▸ **Task a**: Would you quote the market commentary word for word, between "Here’s my playbook." and "those chips anyway.", inclusive?

▸ **Document passage**:
= = = = =

Not surprisingly, traders are taking profits this morning as they claim some of yesterday’s big runup for themselves.


You can’t have buying without selling and vice versa—it’s normal!

Stay focused on the bigger, more important picture.

  • This year is the best in 40 years for the Nasdaq, and the fact that so-called “mega caps” lead the way is a sign of strength, not weakness.
  • The S&P 500 is UP 14% YTD, and the Nazzy has tacked on 29%.

Could things reverse?

No doubt... and that’s why a) you pick great companies and b) control risk using tactics that take away Wall Street’s advantage.

Here’s my playbook.

NVDA dips as the feds rip China

The federal government is reportedly thinking about imposing further export restrictions with regard to AI-capable chips and China. (Read)

You’ll notice China isn’t really protesting this the way they have in the past.


Because chances are good they’ve already stolen or otherwise procured everything they need to make those chips anyway.

This is about protecting next-gen technology; it’s also—I submit—long overdue.

And a chance to buy more if you missed the most recent run.

AMD, same song, different dance.

Private sector wins again! $TSLA $VLVLY

I’m not one to say that I told folks so, but in this case, I actually did... just over a decade ago, in 2012, when Tesla began installing the Supercharger network.

Now people are waking up.

Tesla’s chargers could become the industry standard, and I’m not the only one who thinks so. Plenty of other companies agree. (Read)

Volvo is the most recent company to accept Tesla’s design as the go-to, completely sidestepping the government’s plans for their own chargers. Ford, Rivian, and GM are already on board.

= = = = =

Data records
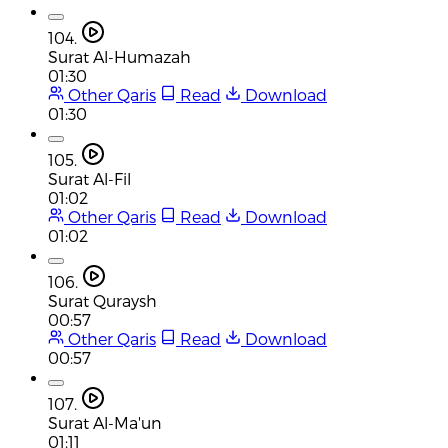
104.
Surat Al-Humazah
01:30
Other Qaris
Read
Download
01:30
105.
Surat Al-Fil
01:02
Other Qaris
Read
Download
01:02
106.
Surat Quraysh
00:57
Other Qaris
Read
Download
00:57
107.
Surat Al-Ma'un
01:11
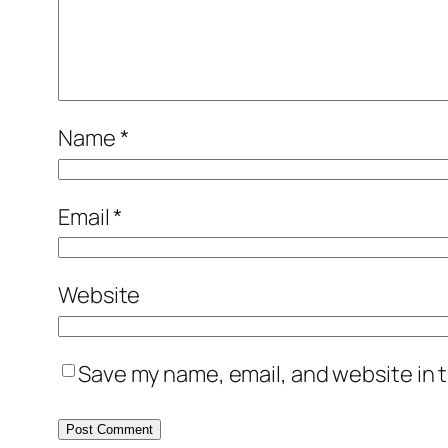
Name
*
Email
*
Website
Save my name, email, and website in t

= = = = =

▸ **Task b**: Can you put every line of the data records into a Markdown table with the columns "No." for the row number and "Line" for the line, skipping blank lines and leaving the pictures out?

▸ **Response area a**:
Here’s my playbook.

NVDA dips as the feds rip China

The federal government is reportedly thinking about imposing further export restrictions with regard to AI-capable chips and China. (Read)

You’ll notice China isn’t really protesting this the way they have in the past.


Because chances are good they’ve already stolen or otherwise procured everything they need to make those chips anyway.

▸ **Response area b**:
| No. | Line |
|---|---|
| 1 | 104. |
| 2 | Surat Al-Humazah |
| 3 | 01:30 |
| 4 | Other Qaris |
| 5 | Read |
| 6 | Download |
| 7 | 01:30 |
| 8 | 105. |
| 9 | Surat Al-Fil |
| 10 | 01:02 |
| 11 | Other Qaris |
| 12 | Read |
| 13 | Download |
| 14 | 01:02 |
| 15 | 106. |
| 16 | Surat Quraysh |
| 17 | 00:57 |
| 18 | Other Qaris |
| 19 | Read |
| 20 | Download |
| 21 | 00:57 |
| 22 | 107. |
| 23 | Surat Al-Ma'un |
| 24 | 01:11 |
| 25 | Name |
| 26 | * |
| 27 | Email |
| 28 | * |
| 29 | Website |
| 30 | Save my name, email, and website in t |